Transcribe the blog post about a workplace's perks and Yukon Brewing beer word for word, from its date line through its final sentence.

Top of Excerpted passage

Tuesday, January 25, 2011

Walking In A Winter Wonderland

I don’t know if it’s me, but I feel like my workplace has been super generous to me. First, they let me use their company vehicle for personal use (not to mention, their best vehicle). I use a company gas card to pay for the gas I am using between work and my house as well which is super convenient. Next, they aren’t anal if I come in 5 minutes late. I know this doesn’t sound like much but in the past I have had supervisors and managers who were very strict on my punctuality. Also, my flight here and my returning flight home are paid for by the company. One week, I was given the opportunity to learn some in-depth concepts of AutoCAD through optional training they let me partake in. Finally, every Friday is traditionally ‘Beer Friday’ once 4:30 hits. At this point in time, most people go to the fridge and get a beer (supplied by the company) and work/socialize until it’s time to go home at 5:00. Here is an example of me spending my time on a Friday.

Ice Fog – 6% India Pale Ale
I’m slowly trying all of Yukon Brewing’s varieties of beer. I think they have 8 types total but they are all different from each other. If anyone ever gets the chance, I recommend they try Yukon Red because I find it’s the best amber beer I’ve ever tasted (but what do I know; I’m not a professional critic).

Bottom of Excerpted passage
Top of Extracted data

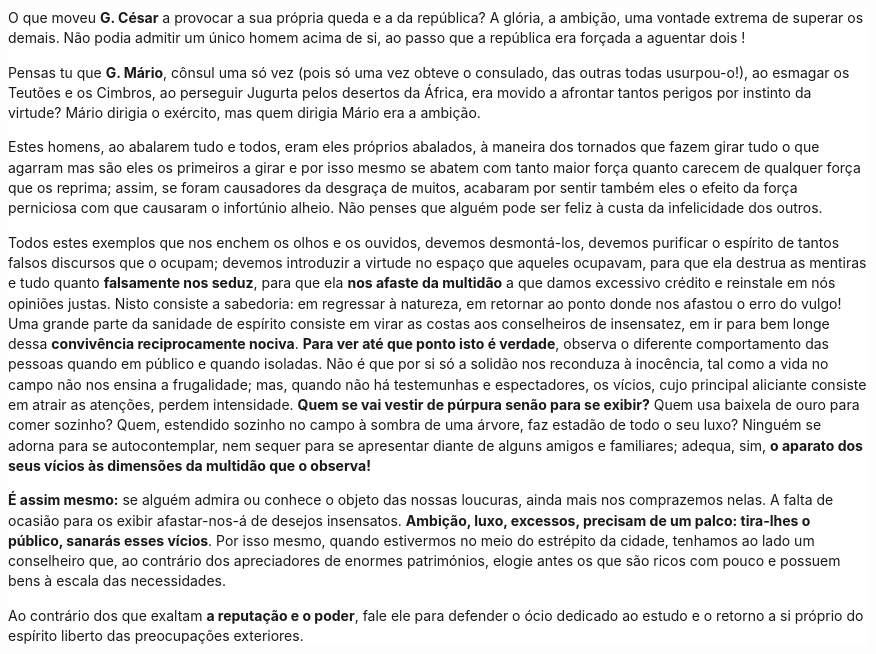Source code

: O que moveu **G. César** a provocar a sua própria queda e a da
república? A glória, a ambição, uma vontade extrema de superar os
demais. Não podia admitir um único homem acima de si, ao passo que a
república era forçada a aguentar dois !

Pensas tu que **G. Mário**, cônsul uma só vez (pois só uma vez obteve o
consulado, das outras todas usurpou-o!), ao esmagar os Teutões e os
Cimbros, ao perseguir Jugurta pelos desertos da África, era movido a
afrontar tantos perigos por instinto da virtude? Mário dirigia o
exército, mas quem dirigia Mário era a ambição.

Estes homens, ao abalarem tudo e todos, eram eles próprios abalados, à
maneira dos tornados que fazem girar tudo o que agarram mas são eles os
primeiros a girar e por isso mesmo se abatem com tanto maior força
quanto carecem de qualquer força que os reprima; assim, se foram
causadores da desgraça de muitos, acabaram por sentir também eles o
efeito da força perniciosa com que causaram o infortúnio alheio. Não
penses que alguém pode ser feliz à custa da infelicidade dos outros.

Todos estes exemplos que nos enchem os olhos e os ouvidos, devemos
desmontá-los, devemos purificar o espírito de tantos falsos discursos
que o ocupam; devemos introduzir a virtude no espaço que aqueles
ocupavam, para que ela destrua as mentiras e tudo quanto **falsamente
nos seduz**, para que ela **nos afaste da multidão** a que damos
excessivo crédito e reinstale em nós opiniões justas. Nisto consiste a
sabedoria: em regressar à natureza, em retornar ao ponto donde nos
afastou o erro do vulgo! Uma grande parte da sanidade de espírito
consiste em virar as costas aos conselheiros de insensatez, em ir para
bem longe dessa **convivência reciprocamente nociva**. **Para ver até
que ponto isto é verdade**, observa o diferente comportamento das
pessoas quando em público e quando isoladas. Não é que por si só a
solidão nos reconduza à inocência, tal como a vida no campo não nos
ensina a frugalidade; mas, quando não há testemunhas e espectadores, os
vícios, cujo principal aliciante consiste em atrair as atenções, perdem
intensidade. **Quem se vai vestir de púrpura senão para se exibir?**
Quem usa baixela de ouro para comer sozinho? Quem, estendido sozinho no
campo à sombra de uma árvore, faz estadão de todo o seu luxo? Ninguém se
adorna para se autocontemplar, nem sequer para se apresentar diante de
alguns amigos e familiares; adequa, sim, **o aparato dos seus vícios às
dimensões da multidão que o observa!**

**É assim mesmo:** se alguém admira ou conhece o objeto das nossas
loucuras, ainda mais nos comprazemos nelas. A falta de ocasião para os
exibir afastar-nos-á de desejos insensatos. **Ambição, luxo, excessos,
precisam de um palco: tira-lhes o público, sanarás esses vícios**. Por
isso mesmo, quando estivermos no meio do estrépito da cidade, tenhamos
ao lado um conselheiro que, ao contrário dos apreciadores de enormes
patrimónios, elogie antes os que são ricos com pouco e possuem bens à
escala das necessidades.

Ao contrário dos que exaltam **a reputação e o poder**, fale ele para
defender o ócio dedicado ao estudo e o retorno a si próprio do espírito
liberto das preocupações exteriores.
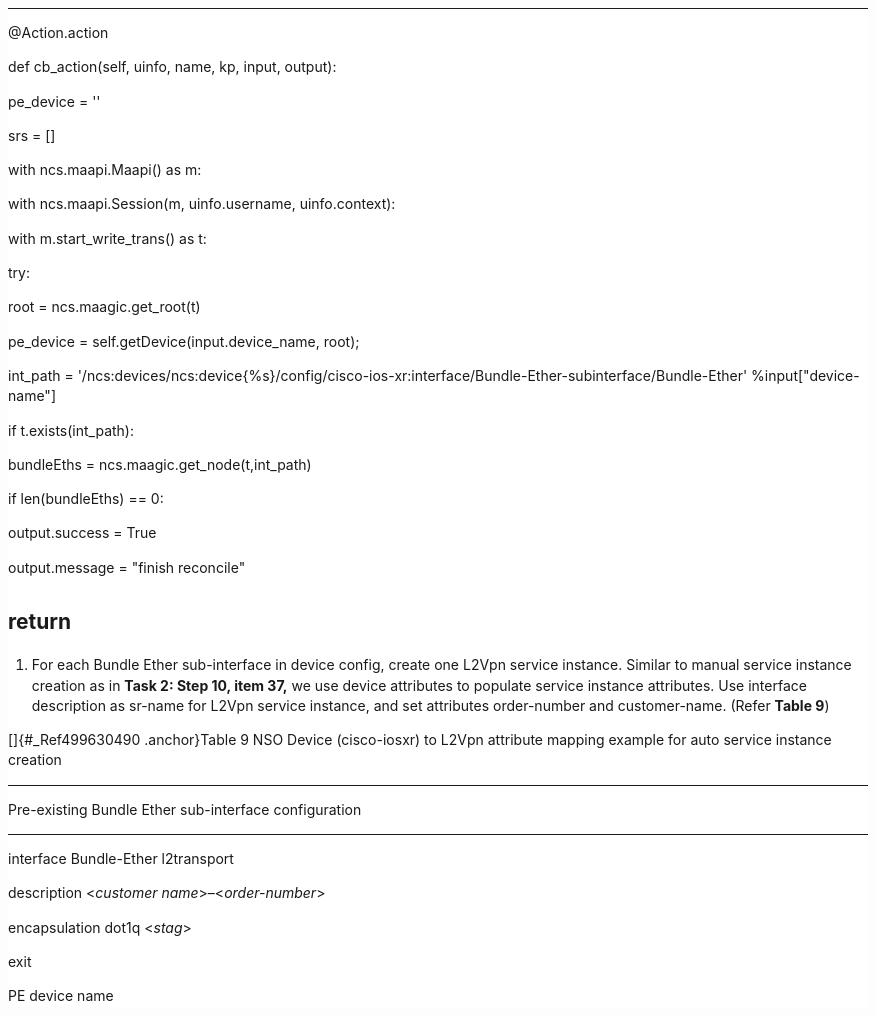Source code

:   ----------------------------------------------------------------------------------------------------------------------------------------
  @Action.action
  
  def cb\_action(self, uinfo, name, kp, input, output):
  
  pe\_device = ''
  
  srs = \[\]
  
  with ncs.maapi.Maapi() as m:
  
  with ncs.maapi.Session(m, uinfo.username, uinfo.context):
  
  with m.start\_write\_trans() as t:
  
  try:
  
  root = ncs.maagic.get\_root(t)
  
  pe\_device = self.getDevice(input.device\_name, root);
  
  int\_path = '/ncs:devices/ncs:device{%s}/config/cisco-ios-xr:interface/Bundle-Ether-subinterface/Bundle-Ether' %input\["device-name"\]
  
  if t.exists(int\_path):
  
  bundleEths = ncs.maagic.get\_node(t,int\_path)
  
  if len(bundleEths) == 0:
  
  output.success = True
  
  output.message = "finish reconcile"
  
  return
  ----------------------------------------------------------------------------------------------------------------------------------------

1.  For each Bundle Ether sub-interface in device config, create one
    L2Vpn service instance. Similar to manual service instance creation
    as in **Task 2: Step 10, item 37,** we use device attributes to
    populate service instance attributes. Use interface description as
    sr-name for L2Vpn service instance, and set attributes order-number
    and customer-name. (Refer **Table 9**)

[]{#_Ref499630490 .anchor}Table 9 NSO Device (cisco-iosxr) to L2Vpn
attribute mapping example for auto service instance creation

  ---------------------------------------------------------------------------------------------------------------------------------------------
  Pre-existing Bundle Ether sub-interface configuration
  ------------------------------------------------------------ --------------------------------------------------------------------------------
  interface Bundle-Ether l2transport
  
  description &lt;*customer name*&gt;–&lt;*order-number*&gt;
  
  encapsulation dot1q &lt;*stag*&gt;
  
  exit

  PE device name
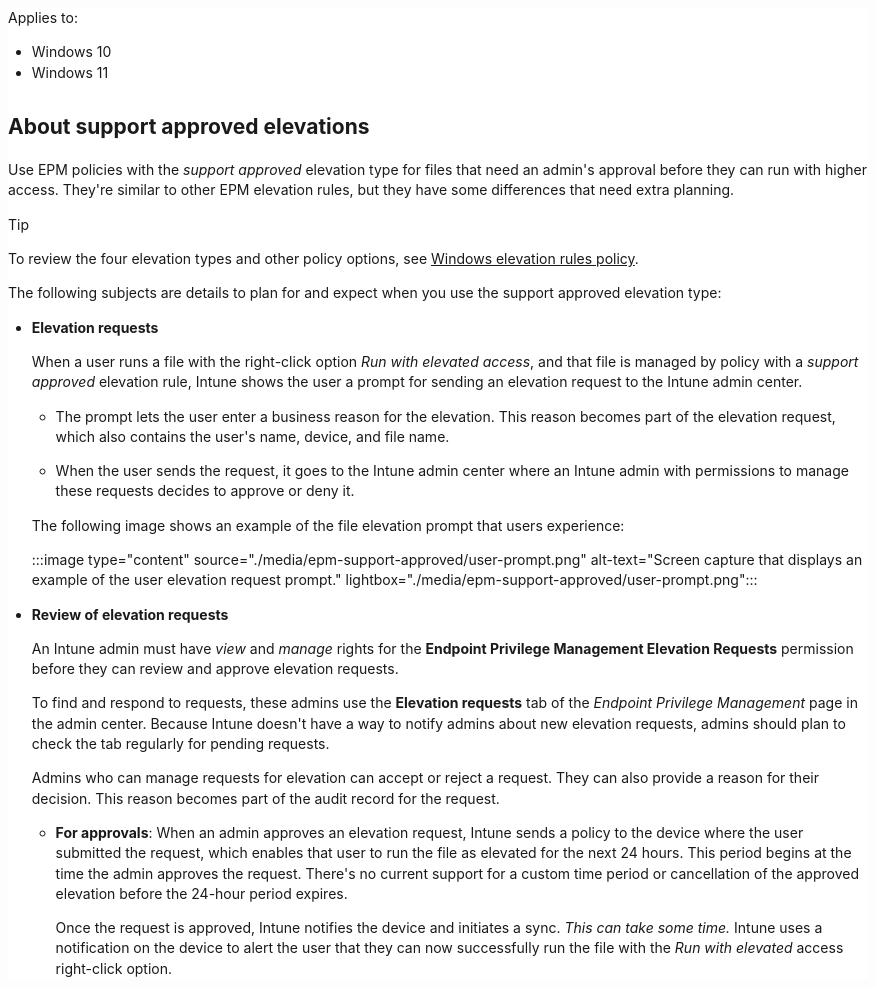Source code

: Applies to:

- Windows 10
- Windows 11

## About support approved elevations

Use EPM policies with the *support approved* elevation type for files that need an admin's approval before they can run with higher access. They're similar to other EPM  elevation rules, but they have some differences that need extra planning.

> [!TIP]
>
> To review the four elevation types and other policy options, see [Windows elevation rules policy](epm-elevation-rules.md#about-windows-elevation-rules-policy).

The following subjects are details to plan for and expect when you use the support approved elevation type:

- **Elevation requests**

  When a user runs a file with the right-click option *Run with elevated access*, and that file is managed by policy with a *support approved* elevation rule, Intune shows the user a prompt for sending an elevation request to the Intune admin center.

  - The prompt lets the user enter a business reason for the elevation. This reason becomes part of the elevation request, which also contains the user's name, device, and file name.

  - When the user sends the request, it goes to the Intune admin center where an Intune admin with permissions to manage these requests decides to approve or deny it.

  The following image shows an example of the file elevation prompt that users experience:

  :::image type="content" source="./media/epm-support-approved/user-prompt.png" alt-text="Screen capture that displays an example of the user elevation request prompt." lightbox="./media/epm-support-approved/user-prompt.png":::

- **Review of elevation requests**

  An Intune admin must have *view* and *manage* rights for the **Endpoint Privilege Management Elevation Requests** permission before they can review and approve elevation requests.

  To find and respond to requests, these admins use the **Elevation requests** tab of the *Endpoint Privilege Management* page in the admin center. Because Intune doesn't have a way to notify admins about new elevation requests, admins should plan to check the tab regularly for pending requests.

  Admins who can manage requests for elevation can accept or reject a request. They can also provide a reason for their decision. This reason becomes part of the audit record for the request.

  - **For approvals**: When an admin approves an elevation request, Intune sends a policy to the device where the user submitted the request, which enables that user to run the file as elevated for the next 24 hours. This period begins at the time the admin approves the request. There's no current support for a custom time period or cancellation of the approved elevation before the 24-hour period expires.

    Once the request is approved, Intune notifies the device and initiates a sync. *This can take some time.* Intune uses a notification on the device to alert the user that they can now successfully run the file with the *Run with elevated* access right-click option.
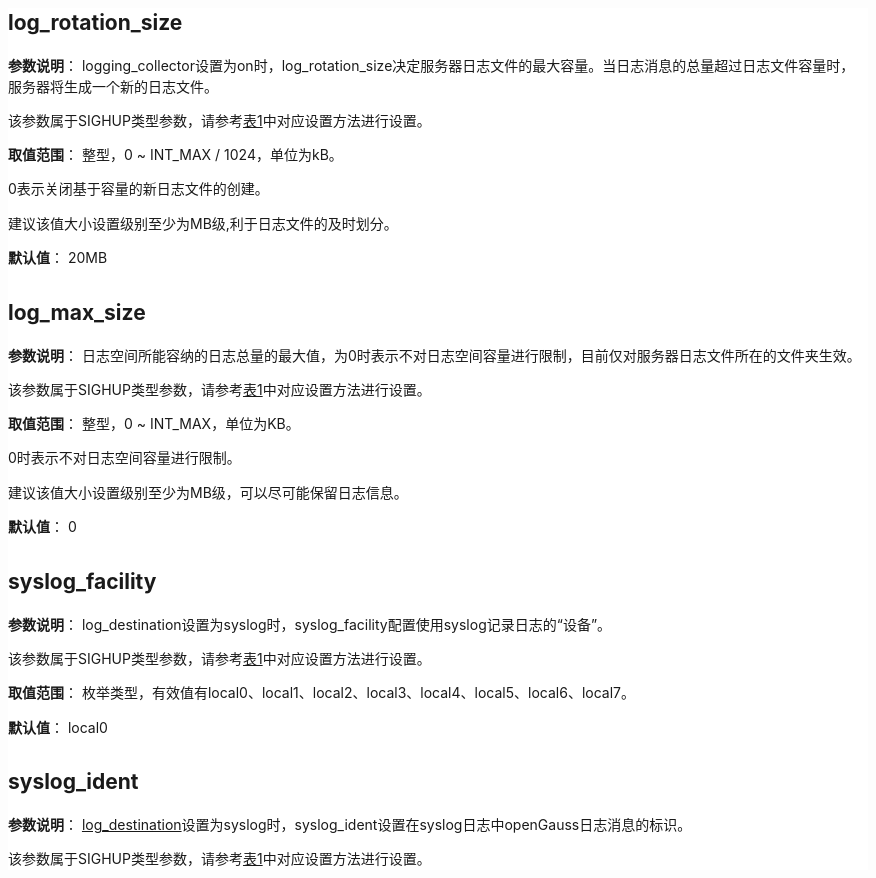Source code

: ## log\_rotation\_size<a name="zh-cn_topic_0283136719_zh-cn_topic_0237124721_zh-cn_topic_0059778787_s282e72143bb14915bedb4b432586b07e"></a>

**参数说明**： logging\_collector设置为on时，log\_rotation\_size决定服务器日志文件的最大容量。当日志消息的总量超过日志文件容量时，服务器将生成一个新的日志文件。

该参数属于SIGHUP类型参数，请参考[表1](../DatabaseAdministrationGuide/重设参数.md#zh-cn_topic_0283137176_zh-cn_topic_0237121562_zh-cn_topic_0059777490_t91a6f212010f4503b24d7943aed6d846)中对应设置方法进行设置。

**取值范围**： 整型，0 \~ INT\_MAX / 1024，单位为kB。

0表示关闭基于容量的新日志文件的创建。

建议该值大小设置级别至少为MB级,利于日志文件的及时划分。

**默认值**： 20MB

## log\_max\_size<a name="zh-cn_topic_0283136719_zh-cn_topic_0237124721_zh-cn_topic_0059778787_s282e72143bb14915bedb4b432586b07e"></a>

**参数说明**： 日志空间所能容纳的日志总量的最大值，为0时表示不对日志空间容量进行限制，目前仅对服务器日志文件所在的文件夹生效。

该参数属于SIGHUP类型参数，请参考[表1](../DatabaseAdministrationGuide/重设参数.md#zh-cn_topic_0283137176_zh-cn_topic_0237121562_zh-cn_topic_0059777490_t91a6f212010f4503b24d7943aed6d846)中对应设置方法进行设置。

**取值范围**： 整型，0 \~ INT\_MAX，单位为KB。

0时表示不对日志空间容量进行限制。

建议该值大小设置级别至少为MB级，可以尽可能保留日志信息。

**默认值**： 0

## syslog\_facility<a name="zh-cn_topic_0283136719_zh-cn_topic_0237124721_zh-cn_topic_0059778787_s853e14ac6a8a47678036cdc8e5119090"></a>

**参数说明**： log\_destination设置为syslog时，syslog\_facility配置使用syslog记录日志的“设备”。

该参数属于SIGHUP类型参数，请参考[表1](../DatabaseAdministrationGuide/重设参数.md#zh-cn_topic_0283137176_zh-cn_topic_0237121562_zh-cn_topic_0059777490_t91a6f212010f4503b24d7943aed6d846)中对应设置方法进行设置。

**取值范围**： 枚举类型，有效值有local0、local1、local2、local3、local4、local5、local6、local7。

**默认值**： local0

## syslog\_ident<a name="zh-cn_topic_0283136719_zh-cn_topic_0237124721_zh-cn_topic_0059778787_sb24f217a6019495f96ca476232c71e18"></a>

**参数说明**： [log\_destination](#zh-cn_topic_0283136719_zh-cn_topic_0237124721_zh-cn_topic_0059778787_sb6c9884f69bd4765a60f80810c94f194)设置为syslog时，syslog\_ident设置在syslog日志中openGauss日志消息的标识。

该参数属于SIGHUP类型参数，请参考[表1](../DatabaseAdministrationGuide/重设参数.md#zh-cn_topic_0283137176_zh-cn_topic_0237121562_zh-cn_topic_0059777490_t91a6f212010f4503b24d7943aed6d846)中对应设置方法进行设置。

Bottom of Extracted data

Output of the task:
Tuesday, January 25, 2011

Walking In A Winter Wonderland

I don’t know if it’s me, but I feel like my workplace has been super generous to me. First, they let me use their company vehicle for personal use (not to mention, their best vehicle). I use a company gas card to pay for the gas I am using between work and my house as well which is super convenient. Next, they aren’t anal if I come in 5 minutes late. I know this doesn’t sound like much but in the past I have had supervisors and managers who were very strict on my punctuality. Also, my flight here and my returning flight home are paid for by the company. One week, I was given the opportunity to learn some in-depth concepts of AutoCAD through optional training they let me partake in. Finally, every Friday is traditionally ‘Beer Friday’ once 4:30 hits. At this point in time, most people go to the fridge and get a beer (supplied by the company) and work/socialize until it’s time to go home at 5:00. Here is an example of me spending my time on a Friday.

Ice Fog – 6% India Pale Ale
I’m slowly trying all of Yukon Brewing’s varieties of beer. I think they have 8 types total but they are all different from each other. If anyone ever gets the chance, I recommend they try Yukon Red because I find it’s the best amber beer I’ve ever tasted (but what do I know; I’m not a professional critic).